John Bailey: Red Stitch, Angus Cerini, BalletLab


Kate Cole, Red Stitch Actors Theatre, Grounded Kate Cole, Red Stitch Actors Theatre, Grounded
photo Jodie Hutchinson
The monologue is one of theatre’s base elements. With just a little fussing around in the chemistry set, the simplest solo performance can still create sparks, fire, the smell of crackling air. Or it can squat there before you like a lump of lead for an hour or more. Can anything really new be done with the monologue as a mode? Three recent Melbourne works hinted at the possibility.

Grounded

George Brant’s Grounded doesn’t immediately announce itself as terribly exceptional, but a production by Red Stitch Actors Theatre proved one of the company’s most memorable outings to date. The work’s materiality is minimal—the already small playing space is bare of props and the design is merely a subtle rendering to the walls suggestive of the interior of a military vehicle. The entire 80-minute work is performed by a single actor (Kate Cole) who does not leave the stage, and barely moves around it. Yet this is a work whose astonishing strengths come from precisely its manipulation of the immaterial components of live performance.

The subject matter itself is arresting enough. An American F16 fighter pilot stationed in the Middle East falls pregnant while on furlough back in the US and finds herself reassigned to the cold world of drone warfare. Brant’s treatment of this premise is outstanding, too. Striking images pile up from the outset: morning sickness while piloting an F16; the reasons pregnant women are barred from flying (think ejector seats); the contrast between the endless blue sky of the pilot and the tiny windowless unit of the desk-bound drone jockey.

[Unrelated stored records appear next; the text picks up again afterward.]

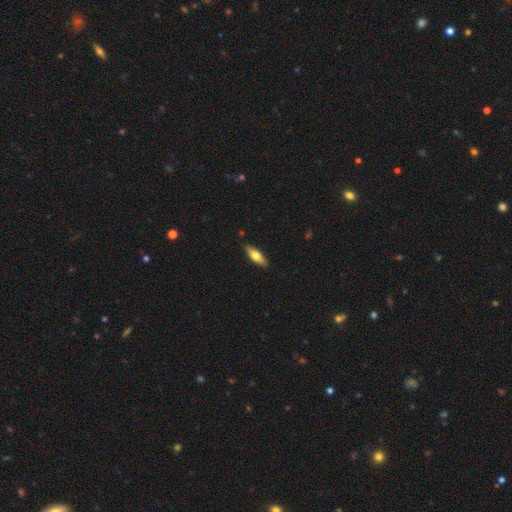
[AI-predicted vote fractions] This is likely a smooth galaxy (68%). How rounded: likely in between (62%). Merging: clearly none (87%).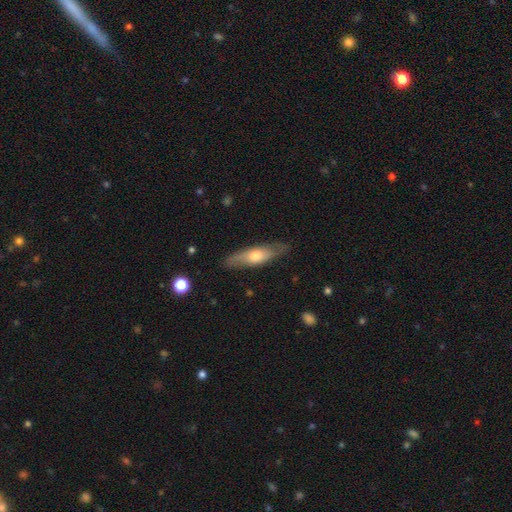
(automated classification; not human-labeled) Smooth or featured? smooth (50%)
Merging? none (83%)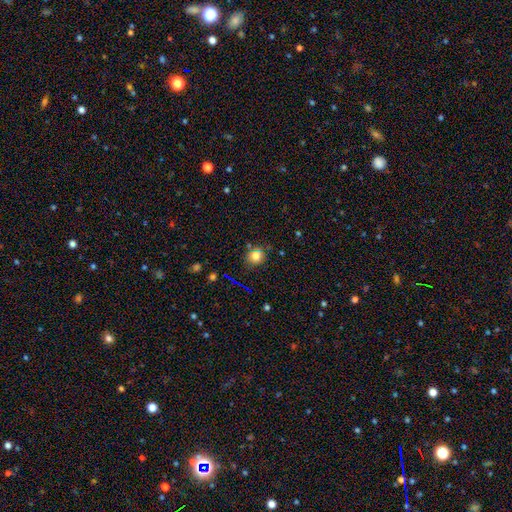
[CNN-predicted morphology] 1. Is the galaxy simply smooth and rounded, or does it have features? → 77% smooth, 14% star or artifact, 8% featured or disk.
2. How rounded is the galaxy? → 76% round, 23% in between, 1% cigar-shaped.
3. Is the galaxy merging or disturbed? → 78% none, 14% minor disturbance, 5% merger, 3% major disturbance.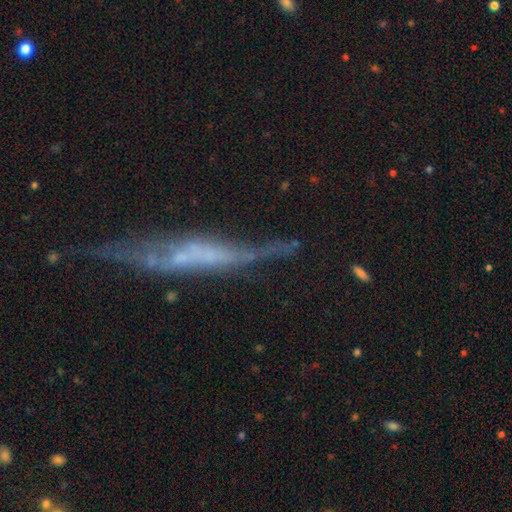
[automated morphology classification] Smooth or featured? featured or disk (65%)
Edge-on disk? yes (75%)
Merging? none (45%)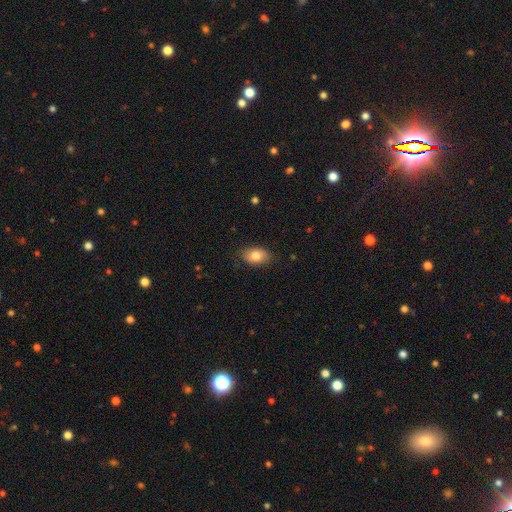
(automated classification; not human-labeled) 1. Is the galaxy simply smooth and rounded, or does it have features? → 79% smooth, 13% featured or disk, 8% star or artifact.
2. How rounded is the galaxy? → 86% in between, 13% round, 1% cigar-shaped.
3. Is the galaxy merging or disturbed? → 81% none, 15% minor disturbance, 3% major disturbance, 1% merger.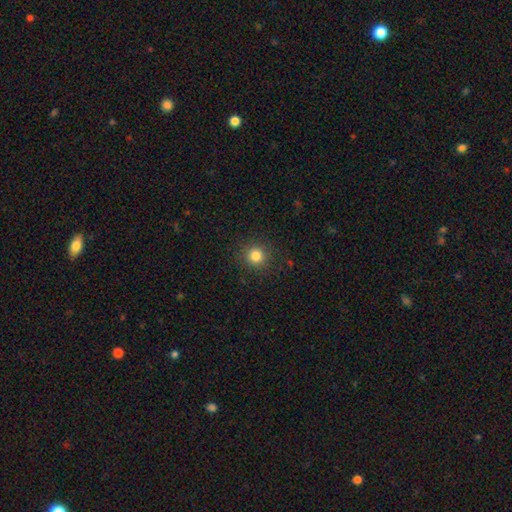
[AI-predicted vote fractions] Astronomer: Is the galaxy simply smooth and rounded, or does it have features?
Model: smooth — 82%.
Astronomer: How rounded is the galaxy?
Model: round — 93%.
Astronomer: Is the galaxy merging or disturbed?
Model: none — 90%.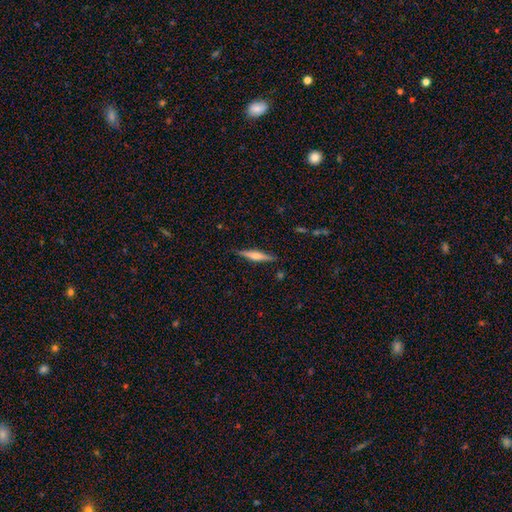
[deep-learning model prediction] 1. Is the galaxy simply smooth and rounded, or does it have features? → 55% featured or disk, 39% smooth, 6% star or artifact.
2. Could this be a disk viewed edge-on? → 97% yes, 3% no.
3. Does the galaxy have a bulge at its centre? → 76% rounded, 14% boxy, 10% none.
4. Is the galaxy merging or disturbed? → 88% none, 9% minor disturbance, 2% major disturbance, 1% merger.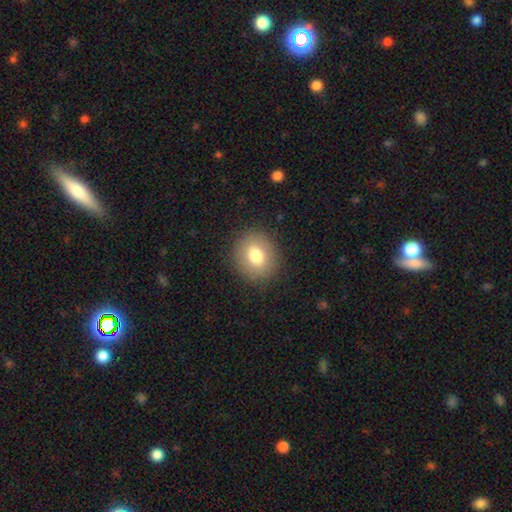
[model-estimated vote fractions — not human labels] Morphology: type=smooth (77%); roundness=round (74%); merging=none (88%).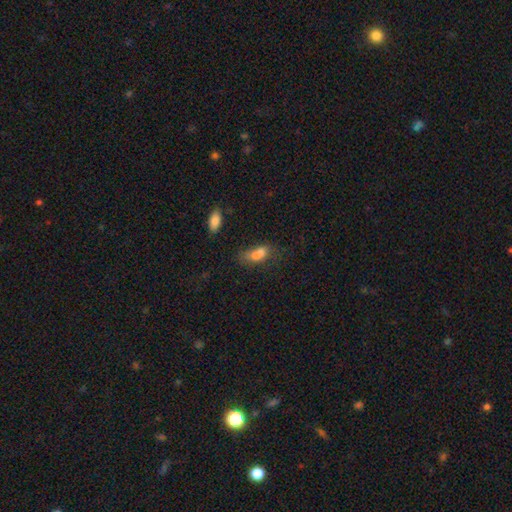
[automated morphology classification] Smooth or featured?
  - smooth: 72% *
  - featured or disk: 16%
  - star or artifact: 12%
How rounded?
  - in between: 80% *
  - cigar-shaped: 12%
  - round: 8%
Merging?
  - merger: 37% *
  - none: 27%
  - minor disturbance: 19%
  - major disturbance: 16%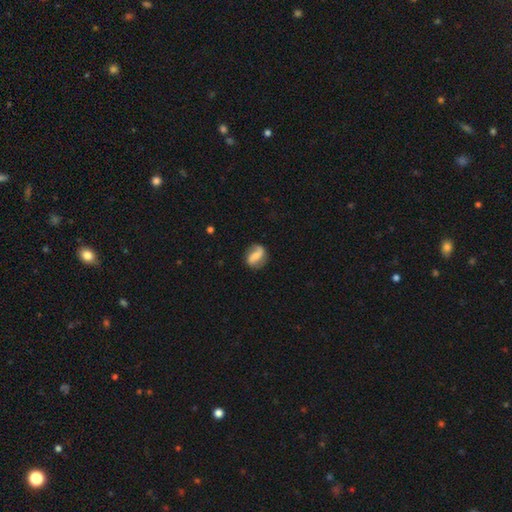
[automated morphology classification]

So far, so conventional. But it is through the dynamic relationship between Cole’s mighty performance and Matthew Adey’s equally rich lighting design that the work truly soars. Cole delivers a character grounded in more ways than one. This is an earthy creature, despite her profession. Her swaggering braggadocio and coiled-spring energy are well beyond the Top Gun clichés that could have reduced the work to pastiche, and the giddy acceleration of the work’s early moments brings to mind that other great monologue that overflows with life, that of Molly Bloom’s “yes I said yes I will Yes” at the end of Ulysses. That the audience can be dragged into the slipstream of a character who also defines herself by the slaughter of war is testament both to Cole’s bravery and Kirsten von Bibra’s precise direction.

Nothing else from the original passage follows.